Everything in the listing below from the line containing "Do you remember" through the line containing "Publicity—Susan Werner 970-688-0757" must be repeated exactly; the remaining lines are not wanted.

* * * * * * *

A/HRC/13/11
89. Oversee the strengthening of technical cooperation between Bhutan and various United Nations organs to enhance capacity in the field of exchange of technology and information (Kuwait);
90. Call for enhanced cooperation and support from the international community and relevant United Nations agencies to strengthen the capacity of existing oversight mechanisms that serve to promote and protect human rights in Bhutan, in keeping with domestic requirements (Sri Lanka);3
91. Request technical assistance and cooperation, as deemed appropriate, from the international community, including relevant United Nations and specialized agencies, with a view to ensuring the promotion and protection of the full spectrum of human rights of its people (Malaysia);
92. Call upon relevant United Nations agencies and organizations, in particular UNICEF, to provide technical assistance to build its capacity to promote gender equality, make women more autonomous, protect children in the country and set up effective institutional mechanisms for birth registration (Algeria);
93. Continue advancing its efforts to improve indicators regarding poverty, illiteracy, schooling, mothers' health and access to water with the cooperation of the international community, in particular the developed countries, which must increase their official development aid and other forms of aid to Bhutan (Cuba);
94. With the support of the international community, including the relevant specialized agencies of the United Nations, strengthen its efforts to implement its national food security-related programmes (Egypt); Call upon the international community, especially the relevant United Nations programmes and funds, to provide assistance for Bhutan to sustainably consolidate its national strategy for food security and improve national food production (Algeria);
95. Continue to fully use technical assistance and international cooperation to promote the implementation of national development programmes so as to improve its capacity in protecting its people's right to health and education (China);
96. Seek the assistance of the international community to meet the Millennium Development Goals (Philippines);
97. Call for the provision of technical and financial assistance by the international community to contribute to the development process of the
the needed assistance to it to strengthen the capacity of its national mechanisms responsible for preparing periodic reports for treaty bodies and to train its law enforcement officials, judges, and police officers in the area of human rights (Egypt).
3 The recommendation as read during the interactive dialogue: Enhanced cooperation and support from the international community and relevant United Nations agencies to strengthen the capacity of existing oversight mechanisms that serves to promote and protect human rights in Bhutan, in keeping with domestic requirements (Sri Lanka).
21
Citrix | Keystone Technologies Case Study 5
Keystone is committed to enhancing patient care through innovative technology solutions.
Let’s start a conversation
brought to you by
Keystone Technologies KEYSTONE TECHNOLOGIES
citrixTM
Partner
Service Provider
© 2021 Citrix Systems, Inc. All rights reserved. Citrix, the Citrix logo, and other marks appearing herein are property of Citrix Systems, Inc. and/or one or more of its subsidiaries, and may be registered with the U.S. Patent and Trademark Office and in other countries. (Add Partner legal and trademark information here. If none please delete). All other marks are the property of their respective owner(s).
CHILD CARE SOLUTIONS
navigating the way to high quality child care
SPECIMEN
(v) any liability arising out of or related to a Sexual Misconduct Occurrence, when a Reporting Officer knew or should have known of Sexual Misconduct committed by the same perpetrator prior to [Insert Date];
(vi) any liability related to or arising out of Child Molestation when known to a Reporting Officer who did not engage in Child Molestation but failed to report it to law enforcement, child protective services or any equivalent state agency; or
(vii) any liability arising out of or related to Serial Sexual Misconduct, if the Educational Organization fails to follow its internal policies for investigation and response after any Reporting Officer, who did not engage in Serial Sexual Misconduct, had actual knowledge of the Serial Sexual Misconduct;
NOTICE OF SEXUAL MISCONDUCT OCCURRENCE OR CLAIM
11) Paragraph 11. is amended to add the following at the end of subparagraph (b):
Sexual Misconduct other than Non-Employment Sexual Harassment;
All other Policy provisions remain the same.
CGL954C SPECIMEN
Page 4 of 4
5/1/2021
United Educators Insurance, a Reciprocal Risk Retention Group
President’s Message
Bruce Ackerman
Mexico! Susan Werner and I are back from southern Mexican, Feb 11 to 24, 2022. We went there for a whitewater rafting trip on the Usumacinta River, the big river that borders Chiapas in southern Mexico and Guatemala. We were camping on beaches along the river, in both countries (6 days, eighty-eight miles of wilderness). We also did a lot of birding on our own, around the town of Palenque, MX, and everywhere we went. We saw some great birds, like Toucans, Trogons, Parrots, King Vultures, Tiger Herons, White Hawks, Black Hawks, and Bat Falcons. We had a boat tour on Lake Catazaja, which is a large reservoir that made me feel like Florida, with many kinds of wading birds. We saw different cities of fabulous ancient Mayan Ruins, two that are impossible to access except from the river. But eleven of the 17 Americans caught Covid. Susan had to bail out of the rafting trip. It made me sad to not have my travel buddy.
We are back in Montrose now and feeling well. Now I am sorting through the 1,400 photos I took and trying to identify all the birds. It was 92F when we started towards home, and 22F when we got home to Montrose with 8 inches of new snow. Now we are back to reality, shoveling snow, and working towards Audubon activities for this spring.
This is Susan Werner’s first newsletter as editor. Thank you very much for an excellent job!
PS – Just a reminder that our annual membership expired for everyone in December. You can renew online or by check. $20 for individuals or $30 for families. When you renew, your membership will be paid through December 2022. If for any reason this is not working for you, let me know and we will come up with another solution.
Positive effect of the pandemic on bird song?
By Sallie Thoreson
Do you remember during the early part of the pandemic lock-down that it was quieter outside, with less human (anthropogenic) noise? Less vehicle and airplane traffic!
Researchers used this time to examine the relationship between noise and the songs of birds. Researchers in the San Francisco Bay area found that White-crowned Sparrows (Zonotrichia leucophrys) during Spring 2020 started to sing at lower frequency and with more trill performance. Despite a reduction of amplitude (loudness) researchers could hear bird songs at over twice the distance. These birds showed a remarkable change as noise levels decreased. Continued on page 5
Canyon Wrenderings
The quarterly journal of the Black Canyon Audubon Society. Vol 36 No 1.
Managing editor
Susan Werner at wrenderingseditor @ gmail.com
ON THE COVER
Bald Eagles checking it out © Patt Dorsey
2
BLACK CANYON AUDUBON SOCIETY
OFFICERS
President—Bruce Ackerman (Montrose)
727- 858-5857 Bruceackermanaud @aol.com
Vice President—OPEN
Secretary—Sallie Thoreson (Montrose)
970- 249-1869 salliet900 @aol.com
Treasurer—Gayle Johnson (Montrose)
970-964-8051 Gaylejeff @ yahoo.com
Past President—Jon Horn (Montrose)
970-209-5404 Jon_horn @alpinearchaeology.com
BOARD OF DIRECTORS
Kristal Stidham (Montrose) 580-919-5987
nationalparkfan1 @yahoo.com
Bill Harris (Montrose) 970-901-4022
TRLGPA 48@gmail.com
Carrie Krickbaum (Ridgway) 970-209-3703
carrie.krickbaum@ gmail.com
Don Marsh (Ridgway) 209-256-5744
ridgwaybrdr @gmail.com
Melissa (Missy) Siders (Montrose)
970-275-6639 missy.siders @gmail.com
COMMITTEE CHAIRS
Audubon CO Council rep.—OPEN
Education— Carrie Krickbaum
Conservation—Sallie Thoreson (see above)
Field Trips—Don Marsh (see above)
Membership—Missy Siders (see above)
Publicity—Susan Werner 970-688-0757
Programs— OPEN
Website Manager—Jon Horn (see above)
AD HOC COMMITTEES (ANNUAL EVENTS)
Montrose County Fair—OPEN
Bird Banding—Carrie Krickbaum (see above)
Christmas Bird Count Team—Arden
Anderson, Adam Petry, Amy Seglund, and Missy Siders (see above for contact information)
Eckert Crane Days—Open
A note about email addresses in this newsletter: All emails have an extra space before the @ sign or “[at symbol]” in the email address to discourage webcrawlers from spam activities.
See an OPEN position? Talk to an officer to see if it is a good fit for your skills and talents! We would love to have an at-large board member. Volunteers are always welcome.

* * * * * * *

Task result>
Do you remember during the early part of the pandemic lock-down that it was quieter outside, with less human (anthropogenic) noise? Less vehicle and airplane traffic!
Researchers used this time to examine the relationship between noise and the songs of birds. Researchers in the San Francisco Bay area found that White-crowned Sparrows (Zonotrichia leucophrys) during Spring 2020 started to sing at lower frequency and with more trill performance. Despite a reduction of amplitude (loudness) researchers could hear bird songs at over twice the distance. These birds showed a remarkable change as noise levels decreased. Continued on page 5
Canyon Wrenderings
The quarterly journal of the Black Canyon Audubon Society. Vol 36 No 1.
Managing editor
Susan Werner at wrenderingseditor @ gmail.com
ON THE COVER
Bald Eagles checking it out © Patt Dorsey
2
BLACK CANYON AUDUBON SOCIETY
OFFICERS
President—Bruce Ackerman (Montrose)
727- 858-5857 Bruceackermanaud @aol.com
Vice President—OPEN
Secretary—Sallie Thoreson (Montrose)
970- 249-1869 salliet900 @aol.com
Treasurer—Gayle Johnson (Montrose)
970-964-8051 Gaylejeff @ yahoo.com
Past President—Jon Horn (Montrose)
970-209-5404 Jon_horn @alpinearchaeology.com
BOARD OF DIRECTORS
Kristal Stidham (Montrose) 580-919-5987
nationalparkfan1 @yahoo.com
Bill Harris (Montrose) 970-901-4022
TRLGPA 48@gmail.com
Carrie Krickbaum (Ridgway) 970-209-3703
carrie.krickbaum@ gmail.com
Don Marsh (Ridgway) 209-256-5744
ridgwaybrdr @gmail.com
Melissa (Missy) Siders (Montrose)
970-275-6639 missy.siders @gmail.com
COMMITTEE CHAIRS
Audubon CO Council rep.—OPEN
Education— Carrie Krickbaum
Conservation—Sallie Thoreson (see above)
Field Trips—Don Marsh (see above)
Membership—Missy Siders (see above)
Publicity—Susan Werner 970-688-0757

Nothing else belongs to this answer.